It's fine to use fibers, but everybody has to be on board with the plan
We saw fibers a long time ago when I looked at how you can use fibers as a form of coroutines to simplify the writing of enumerators. A fiber is a handy tool, but it’s a tool with very sharp edges. Since fibers are promiscuous with threads, you have to be careful when running code that cares about what thread it is running on, because that code may discover that its thread changed out from under it. For example, critical sections and mutexes remember which thread owns them.

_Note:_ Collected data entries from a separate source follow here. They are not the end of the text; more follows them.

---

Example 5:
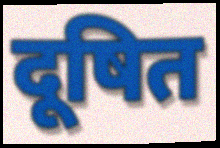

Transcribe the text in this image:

दूषित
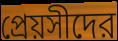
প্রেয়সীদের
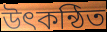
উৎকন্ঠিত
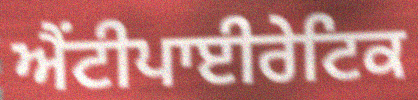
ਐਂਟੀਪਾਈਰੇਟਿਕ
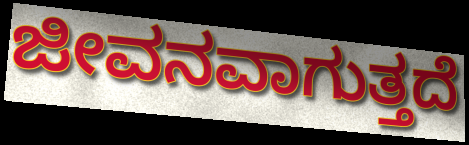
ಜೀವನವಾಗುತ್ತದೆ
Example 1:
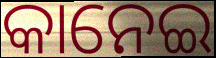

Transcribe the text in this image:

କାନେଇ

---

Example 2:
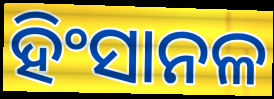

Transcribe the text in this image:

ହିଂସାନଳ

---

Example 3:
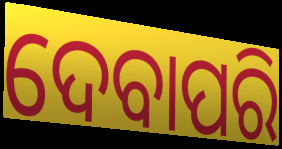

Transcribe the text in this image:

If you enter a critical section on a fiber, and then you unschedule the fiber, then reschedule it onto a different thread, and then you leave the critical section, your critical section will end up corrupted because you broke the rule that says that a critical section must be exited on the same thread that entered it. Actually, you were already in bad shape once you unscheduled the fiber while it owned a resource: An unscheduled fiber cannot release the resource. Unscheduling a fiber is like suspending a thread: Anybody who later waits for that fiber to do anything will be waiting for an awful long time, because the fiber isn’t running at all. The difference, though, is that the fiber is unscheduled at controlled points in its execution, so you at least have a chance at suspending it at a safe time if you understand what the fiber is doing. For example, suppose you enter a critical section on a fiber, and then unschedule the fiber. Some time later, a thread (either running as a plain thread or a thread which is hosting a fiber) tries to enter the critical section. One of two things can happen:
- The thread happens to be the same one that was hosting the fiber that entered the critical section. Since a thread is permitted to re-enter a critical section it had previously acquired, the attempt to enter the critical section succeeds. You now have two chunks of code both running inside the critical section, which is exactly what your critical section was supposed to prevent. Havoc ensues.

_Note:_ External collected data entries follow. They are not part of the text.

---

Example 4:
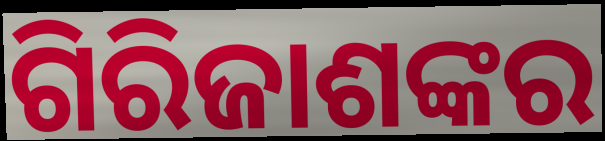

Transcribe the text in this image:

ଗିରିଜାଶଙ୍କର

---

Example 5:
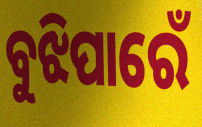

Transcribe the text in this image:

ବୁଝିପାରେଁ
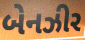
બેનઝીર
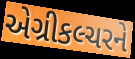
એગ્રીકલ્ચરને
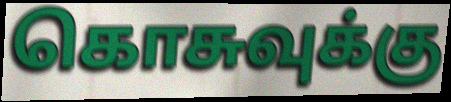
கொசுவுக்கு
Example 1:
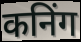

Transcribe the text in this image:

कनिंग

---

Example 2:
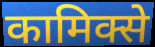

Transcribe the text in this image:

कामिक्से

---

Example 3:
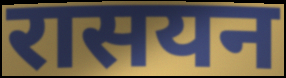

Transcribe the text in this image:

रासयन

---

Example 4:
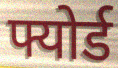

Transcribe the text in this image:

फ्योर्ड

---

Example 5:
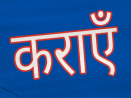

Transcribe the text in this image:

कराएँ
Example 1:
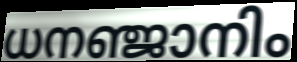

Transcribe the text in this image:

ധനഞ്ജാനിം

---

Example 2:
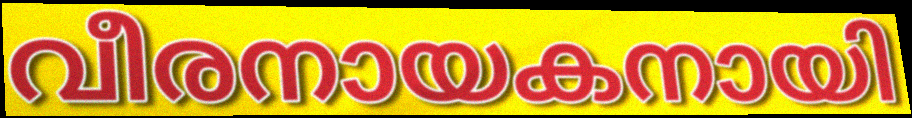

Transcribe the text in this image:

വീരനായകനായി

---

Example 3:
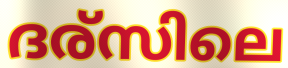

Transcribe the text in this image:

ദര്സിലെ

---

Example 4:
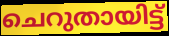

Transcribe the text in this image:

ചെറുതായിട്ട്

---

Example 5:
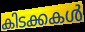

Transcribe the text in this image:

കിടക്കകൾ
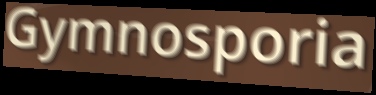
Gymnosporia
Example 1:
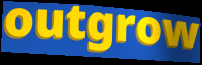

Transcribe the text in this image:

outgrow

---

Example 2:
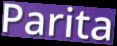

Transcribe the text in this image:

Parita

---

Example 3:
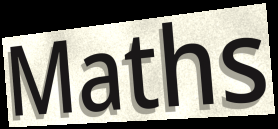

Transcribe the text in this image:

Maths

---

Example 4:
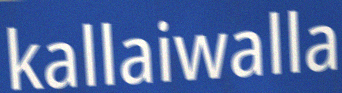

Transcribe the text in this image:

kallaiwalla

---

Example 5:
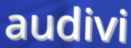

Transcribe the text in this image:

audivi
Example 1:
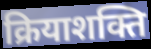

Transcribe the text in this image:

क्रियाशक्ति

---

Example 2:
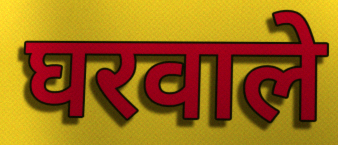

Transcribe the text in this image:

घरवाले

- The thread happens to be different from the one that was hosting the fiber that entered the critical section. That thread therefore blocks waiting for the critical section to be released. But in order for that to happen, you have to reschedule the owning fiber on its original thread so it can exit its protected region of code and release the critical section.
More generally, if you use an object which has thread affinity on a fiber, you are pretty much committed to keeping that fiber on that thread until the affinity is broken.
This affinity can be subtle, because most code was not written with fibers in mind. Any code which calls
TlsGetValue has thread affinity, because thread local storage is a per-thread value, not a per-fiber value. (This also applies to moral equivalents to
TlsGetValue, like code which calls
GetCurrentThreadId and uses it as a lookup key in a table.) You need to use
FlsGetValue to get values which follow fibers around. But on the other hand, if the code is not running on a fiber, then you can’t call
FlsGetValue since there is no fiber to retrieve the value from. This dichotomy means that it’s very hard if not impossible to write code that is both thread-safe and fiber-aware if it needs to store data externally on a per-thread/fiber basis. Even if you manage to detect whether you are running on a thread or a fiber and call the appropriate function, if somebody calls
ConvertFiberToThread, then the correct location for storing your data changed behind your back.
If you are calling into code that you do not yourself control, then in the absence of documentation to the contrary, you don’t really have enough information to know whether the function is safe to call on a fiber. For example, C runtime functions like
strcmp have thread affinity (even though there’s nothing obviously threadlike about comparing strings) because they rely on the current thread’s locale.
Bottom line: (similar to the bottom line from last time): You have to understand the code that runs on your fiber, or you may end up accidentally stabbing yourself in the eyeball.
Bonus chatter: Structured exception handling is fiber-safe since it is stack-based rather than thread-based. Note, however, that when you call
ConvertThreadToFiber, any active structured exception handling frames on the thread become part of the fiber.